*** Records supplied Section Begins ***

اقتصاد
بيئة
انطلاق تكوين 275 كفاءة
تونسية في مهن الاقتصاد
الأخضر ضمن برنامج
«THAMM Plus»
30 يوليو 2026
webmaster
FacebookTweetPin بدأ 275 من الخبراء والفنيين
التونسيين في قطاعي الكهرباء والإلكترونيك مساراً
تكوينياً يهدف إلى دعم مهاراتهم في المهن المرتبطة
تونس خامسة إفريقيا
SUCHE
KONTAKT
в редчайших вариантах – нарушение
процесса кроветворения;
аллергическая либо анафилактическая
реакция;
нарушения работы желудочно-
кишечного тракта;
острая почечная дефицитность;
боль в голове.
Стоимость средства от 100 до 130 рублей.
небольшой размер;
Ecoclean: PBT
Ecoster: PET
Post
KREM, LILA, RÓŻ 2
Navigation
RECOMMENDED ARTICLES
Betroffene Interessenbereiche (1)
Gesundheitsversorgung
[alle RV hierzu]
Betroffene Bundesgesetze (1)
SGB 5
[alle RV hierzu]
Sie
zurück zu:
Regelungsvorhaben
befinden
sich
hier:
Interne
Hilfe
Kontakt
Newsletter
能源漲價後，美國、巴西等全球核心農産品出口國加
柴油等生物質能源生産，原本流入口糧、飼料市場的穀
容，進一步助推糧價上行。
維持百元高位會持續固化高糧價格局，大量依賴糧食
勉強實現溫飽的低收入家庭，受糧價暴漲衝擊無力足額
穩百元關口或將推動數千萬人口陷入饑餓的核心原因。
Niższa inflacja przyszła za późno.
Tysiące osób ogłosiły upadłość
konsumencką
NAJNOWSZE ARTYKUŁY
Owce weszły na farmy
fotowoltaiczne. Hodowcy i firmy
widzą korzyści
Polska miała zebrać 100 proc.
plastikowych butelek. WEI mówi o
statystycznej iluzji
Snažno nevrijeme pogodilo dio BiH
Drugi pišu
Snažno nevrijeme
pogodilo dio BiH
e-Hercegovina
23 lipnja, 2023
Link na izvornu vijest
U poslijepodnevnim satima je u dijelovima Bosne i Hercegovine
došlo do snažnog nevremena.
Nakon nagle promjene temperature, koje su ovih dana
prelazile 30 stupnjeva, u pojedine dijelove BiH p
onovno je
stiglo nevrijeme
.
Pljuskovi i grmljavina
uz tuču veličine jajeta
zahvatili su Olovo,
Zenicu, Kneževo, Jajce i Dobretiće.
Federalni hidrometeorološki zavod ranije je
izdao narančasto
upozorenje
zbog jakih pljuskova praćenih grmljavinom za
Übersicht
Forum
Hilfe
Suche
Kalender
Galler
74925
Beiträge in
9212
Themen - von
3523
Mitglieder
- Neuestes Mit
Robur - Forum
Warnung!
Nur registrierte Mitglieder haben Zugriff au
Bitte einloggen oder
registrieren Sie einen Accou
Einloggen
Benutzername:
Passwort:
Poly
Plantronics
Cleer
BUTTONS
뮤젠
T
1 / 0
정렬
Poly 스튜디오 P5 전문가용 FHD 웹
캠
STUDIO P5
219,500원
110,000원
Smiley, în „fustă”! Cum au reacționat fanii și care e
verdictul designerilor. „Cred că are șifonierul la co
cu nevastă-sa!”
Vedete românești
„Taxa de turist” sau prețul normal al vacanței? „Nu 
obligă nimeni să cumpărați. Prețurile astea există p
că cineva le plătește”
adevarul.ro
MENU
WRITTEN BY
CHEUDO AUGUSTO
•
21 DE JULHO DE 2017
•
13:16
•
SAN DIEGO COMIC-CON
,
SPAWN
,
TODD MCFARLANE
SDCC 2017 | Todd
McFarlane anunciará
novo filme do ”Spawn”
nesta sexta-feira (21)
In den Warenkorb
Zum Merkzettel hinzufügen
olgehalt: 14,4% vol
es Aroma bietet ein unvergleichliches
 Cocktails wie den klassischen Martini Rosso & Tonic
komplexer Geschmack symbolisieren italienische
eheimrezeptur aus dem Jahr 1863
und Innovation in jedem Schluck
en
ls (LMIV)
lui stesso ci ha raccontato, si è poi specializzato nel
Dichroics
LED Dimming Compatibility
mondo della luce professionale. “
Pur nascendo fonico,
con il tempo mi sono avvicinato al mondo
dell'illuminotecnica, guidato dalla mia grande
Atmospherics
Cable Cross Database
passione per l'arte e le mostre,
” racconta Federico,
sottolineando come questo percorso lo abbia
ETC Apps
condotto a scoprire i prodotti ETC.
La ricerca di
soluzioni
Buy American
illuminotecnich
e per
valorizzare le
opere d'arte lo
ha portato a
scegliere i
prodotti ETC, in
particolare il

*** Records supplied Section Ends ***

What is needed is a word-for-word copy of all the entries.

اقتصاد
بيئة
انطلاق تكوين 275 كفاءة
تونسية في مهن الاقتصاد
الأخضر ضمن برنامج
«THAMM Plus»
30 يوليو 2026
webmaster
FacebookTweetPin بدأ 275 من الخبراء والفنيين
التونسيين في قطاعي الكهرباء والإلكترونيك مساراً
تكوينياً يهدف إلى دعم مهاراتهم في المهن المرتبطة
تونس خامسة إفريقيا
SUCHE
KONTAKT
в редчайших вариантах – нарушение
процесса кроветворения;
аллергическая либо анафилактическая
реакция;
нарушения работы желудочно-
кишечного тракта;
острая почечная дефицитность;
боль в голове.
Стоимость средства от 100 до 130 рублей.
небольшой размер;
Ecoclean: PBT
Ecoster: PET
Post
KREM, LILA, RÓŻ 2
Navigation
RECOMMENDED ARTICLES
Betroffene Interessenbereiche (1)
Gesundheitsversorgung
[alle RV hierzu]
Betroffene Bundesgesetze (1)
SGB 5
[alle RV hierzu]
Sie
zurück zu:
Regelungsvorhaben
befinden
sich
hier:
Interne
Hilfe
Kontakt
Newsletter
能源漲價後，美國、巴西等全球核心農産品出口國加
柴油等生物質能源生産，原本流入口糧、飼料市場的穀
容，進一步助推糧價上行。
維持百元高位會持續固化高糧價格局，大量依賴糧食
勉強實現溫飽的低收入家庭，受糧價暴漲衝擊無力足額
穩百元關口或將推動數千萬人口陷入饑餓的核心原因。
Niższa inflacja przyszła za późno.
Tysiące osób ogłosiły upadłość
konsumencką
NAJNOWSZE ARTYKUŁY
Owce weszły na farmy
fotowoltaiczne. Hodowcy i firmy
widzą korzyści
Polska miała zebrać 100 proc.
plastikowych butelek. WEI mówi o
statystycznej iluzji
Snažno nevrijeme pogodilo dio BiH
Drugi pišu
Snažno nevrijeme
pogodilo dio BiH
e-Hercegovina
23 lipnja, 2023
Link na izvornu vijest
U poslijepodnevnim satima je u dijelovima Bosne i Hercegovine
došlo do snažnog nevremena.
Nakon nagle promjene temperature, koje su ovih dana
prelazile 30 stupnjeva, u pojedine dijelove BiH p
onovno je
stiglo nevrijeme
.
Pljuskovi i grmljavina
uz tuču veličine jajeta
zahvatili su Olovo,
Zenicu, Kneževo, Jajce i Dobretiće.
Federalni hidrometeorološki zavod ranije je
izdao narančasto
upozorenje
zbog jakih pljuskova praćenih grmljavinom za
Übersicht
Forum
Hilfe
Suche
Kalender
Galler
74925
Beiträge in
9212
Themen - von
3523
Mitglieder
- Neuestes Mit
Robur - Forum
Warnung!
Nur registrierte Mitglieder haben Zugriff au
Bitte einloggen oder
registrieren Sie einen Accou
Einloggen
Benutzername:
Passwort:
Poly
Plantronics
Cleer
BUTTONS
뮤젠
T
1 / 0
정렬
Poly 스튜디오 P5 전문가용 FHD 웹
캠
STUDIO P5
219,500원
110,000원
Smiley, în „fustă”! Cum au reacționat fanii și care e
verdictul designerilor. „Cred că are șifonierul la co
cu nevastă-sa!”
Vedete românești
„Taxa de turist” sau prețul normal al vacanței? „Nu 
obligă nimeni să cumpărați. Prețurile astea există p
că cineva le plătește”
adevarul.ro
MENU
WRITTEN BY
CHEUDO AUGUSTO
•
21 DE JULHO DE 2017
•
13:16
•
SAN DIEGO COMIC-CON
,
SPAWN
,
TODD MCFARLANE
SDCC 2017 | Todd
McFarlane anunciará
novo filme do ”Spawn”
nesta sexta-feira (21)
In den Warenkorb
Zum Merkzettel hinzufügen
olgehalt: 14,4% vol
es Aroma bietet ein unvergleichliches
 Cocktails wie den klassischen Martini Rosso & Tonic
komplexer Geschmack symbolisieren italienische
eheimrezeptur aus dem Jahr 1863
und Innovation in jedem Schluck
en
ls (LMIV)
lui stesso ci ha raccontato, si è poi specializzato nel
Dichroics
LED Dimming Compatibility
mondo della luce professionale. “
Pur nascendo fonico,
con il tempo mi sono avvicinato al mondo
dell'illuminotecnica, guidato dalla mia grande
Atmospherics
Cable Cross Database
passione per l'arte e le mostre,
” racconta Federico,
sottolineando come questo percorso lo abbia
ETC Apps
condotto a scoprire i prodotti ETC.
La ricerca di
soluzioni
Buy American
illuminotecnich
e per
valorizzare le
opere d'arte lo
ha portato a
scegliere i
prodotti ETC, in
particolare il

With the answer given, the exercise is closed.